The NDP will work towards a national pharmacare program; eliminate MSP premiums within 4 years; and increase support for seniors home and residential care.
“Health care that works for you includes being able to afford the medication your doctor prescribes. Under the BC Liberals, drug prices have risen and nearly one in five British Columbians report they cannot afford to take their medications as prescribed. Every day, people are forced to make unacceptable choices between paying for prescription drugs and putting food on the table… We will work with the federal government towards a national pharmacare program and we will support efforts to bulk purchase medication, bringing costs down.”
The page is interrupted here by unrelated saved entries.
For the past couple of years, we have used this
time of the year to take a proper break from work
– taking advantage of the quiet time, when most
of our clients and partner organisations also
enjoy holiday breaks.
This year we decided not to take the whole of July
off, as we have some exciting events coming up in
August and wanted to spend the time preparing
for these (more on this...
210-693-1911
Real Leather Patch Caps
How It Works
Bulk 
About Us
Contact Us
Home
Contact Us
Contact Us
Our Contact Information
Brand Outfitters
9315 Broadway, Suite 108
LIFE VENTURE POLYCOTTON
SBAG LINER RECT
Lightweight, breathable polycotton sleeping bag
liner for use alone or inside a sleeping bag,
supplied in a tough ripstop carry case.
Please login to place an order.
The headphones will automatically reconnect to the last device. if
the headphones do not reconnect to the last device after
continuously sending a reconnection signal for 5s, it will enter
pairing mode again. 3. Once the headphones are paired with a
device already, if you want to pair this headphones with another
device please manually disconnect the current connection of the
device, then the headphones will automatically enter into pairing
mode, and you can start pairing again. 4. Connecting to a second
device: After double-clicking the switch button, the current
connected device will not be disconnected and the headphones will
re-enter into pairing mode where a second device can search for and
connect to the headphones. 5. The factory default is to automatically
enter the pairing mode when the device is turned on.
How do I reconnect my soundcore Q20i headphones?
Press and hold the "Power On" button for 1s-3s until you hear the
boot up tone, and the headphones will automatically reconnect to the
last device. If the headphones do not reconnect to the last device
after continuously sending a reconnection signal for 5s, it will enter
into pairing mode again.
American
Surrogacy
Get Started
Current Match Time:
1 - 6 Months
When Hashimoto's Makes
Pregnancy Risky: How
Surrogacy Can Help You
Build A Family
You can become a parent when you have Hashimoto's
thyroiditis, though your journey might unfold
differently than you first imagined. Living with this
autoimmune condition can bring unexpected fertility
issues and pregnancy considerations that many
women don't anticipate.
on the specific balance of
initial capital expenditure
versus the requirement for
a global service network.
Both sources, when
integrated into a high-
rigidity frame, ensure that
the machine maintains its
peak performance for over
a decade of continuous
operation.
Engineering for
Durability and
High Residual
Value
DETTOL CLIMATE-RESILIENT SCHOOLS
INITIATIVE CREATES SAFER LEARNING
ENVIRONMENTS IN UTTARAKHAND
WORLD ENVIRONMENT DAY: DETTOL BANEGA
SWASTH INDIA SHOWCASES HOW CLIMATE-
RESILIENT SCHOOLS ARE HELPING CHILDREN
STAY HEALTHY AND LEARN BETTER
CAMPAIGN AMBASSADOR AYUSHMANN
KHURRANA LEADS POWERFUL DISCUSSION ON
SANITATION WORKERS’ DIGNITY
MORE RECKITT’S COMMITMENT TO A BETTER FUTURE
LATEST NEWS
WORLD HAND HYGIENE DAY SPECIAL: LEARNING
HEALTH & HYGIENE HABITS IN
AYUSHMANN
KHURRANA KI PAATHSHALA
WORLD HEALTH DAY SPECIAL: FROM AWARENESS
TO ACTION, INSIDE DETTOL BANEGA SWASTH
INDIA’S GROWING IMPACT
“John Horgan and the BC NDP will eliminate MSP fees and make sure low and middle-income families come out ahead. We will go ahead with the 2017 Budget’s 50 per cent reduction and eliminate the fee within four years, saving families as much as $1,800 a year.”
“Nine in ten seniors’ care homes don’t meet minimum government standards…We will increase the length of home support visits and expand the scope of services provided, helping seniors stay in their homes longer…We will increase support for residential care and demand accountability from providers to ensure that they meet staffing standards and provide seniors with the high quality, dignified care that they deserve. We will support relationship-based care, and ensure those care relationships are not disrupted by contracting out or contract-flipping. We will also conduct a systematic review to establish and maintain safe staffing levels going forward.”